Митька в девятом пропал на неделю. Исчез под самые майские. Кто-то видел его в центре с улыбчивой баскетболисткой Пановой, ходили в одну секцию. Лиля позвала весь класс к себе, предки на даче. Веселенькая такая, в белой рубашке, розовый блеск на губах. Все удивлялись, почему ты в белом, только комсомольского значка не хватает. А Никитину хорошо, понравилось. От нее пахло бельем с мороза, нежно-голубым, она сказала, “Эсте Лаудер”, белый лен.
В окна солнце, и птицы орут, первая зелень не перебивает пыль. Ленечка блевал уже через два часа. Никитин крутанул на желтом покоцанном паркете бутылочку и вел ее мысленно, вел к Лилиным капроновым коленкам, все сидели полукругом на полу, в широких солнечных полосах. Ни на что не рассчитывал. Так, постоять, помолчать, кривовато улыбаясь, в родительской спальне, куда уходили все пары с фантами, от натянутых покрывал кидало в жар. Просто сам факт. Он и она в спальне.
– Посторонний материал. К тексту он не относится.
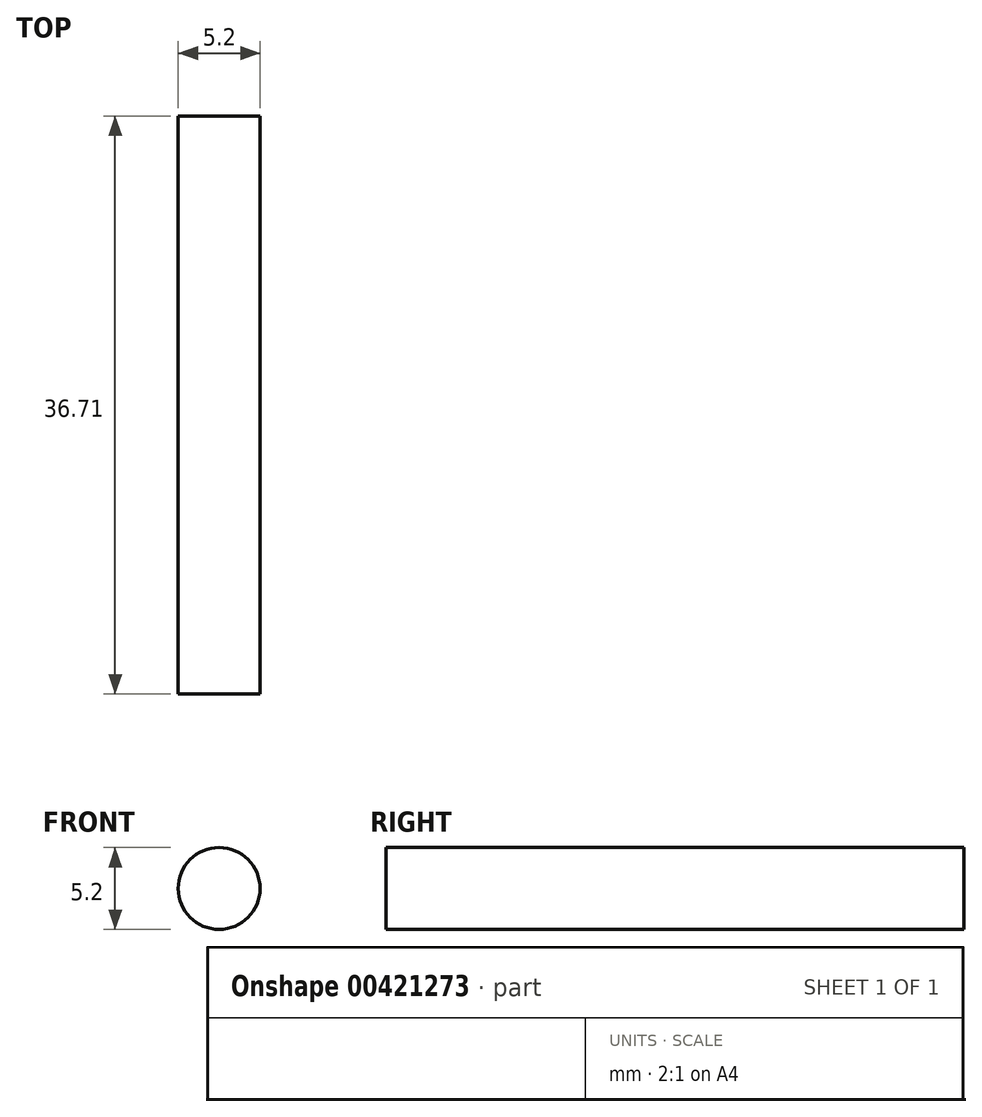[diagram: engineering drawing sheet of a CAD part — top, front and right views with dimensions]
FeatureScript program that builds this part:
annotation { "Feature Type Name" : "Feature", "Feature Type Description" : "" }
export const myFeature = defineFeature(function(context is Context, id is Id, definition is map)
    precondition{}
    {
        {
            var Q0;
            Q0=qCreatedBy(makeId("Front.planeOp"),FACE);
            var sketch = newSketch(context, id + "F0", { "sketchPlane" : qUnion([Q0])});
            skCircle(sketch, "E0", {"center": v(0, 0) * mm, "radius": 2.6 * mm});
            skSolve(sketch);
        }
        {
            var Q0;
            Q0=makeQuery(id+"F0.imprint","IMPRINT",FACE,{"disambiguationData":[TD([[makeQuery(id+"F0.imprint","IMPRINT",EDGE,{"derivedFrom":sQuery(id+"F0.wireOp",EDGE,"E0")}),1.0]])]});
            extrude(context, id + "F1", {"entities" : qUnion([Q0]), "depth" : 36.7 * mm, "offsetDistance" : 25 * mm});
        }
    });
Фанты никто не соблюдал, в спальню ходили парами и через минуты три назад. Типа, поцеловались уже, разделись или три вопроса, надо откровенно, кому что выпадало.
Ни на что не рассчитывал. Лиля сама расстегнула юбку, и та с шорохом опала на паркет, задрала рубашку, смотрела ему в глаза, что же ты стоишь, прошептала. Им выпал “поцелуй в живот”. Его чуть не разорвало тогда, кровь стучала даже в глазах. Странная такая. Задумала, главное, грех, измену, свою тайную, другую жизнь — против родителей? Митьки? против него? Ничего не понял.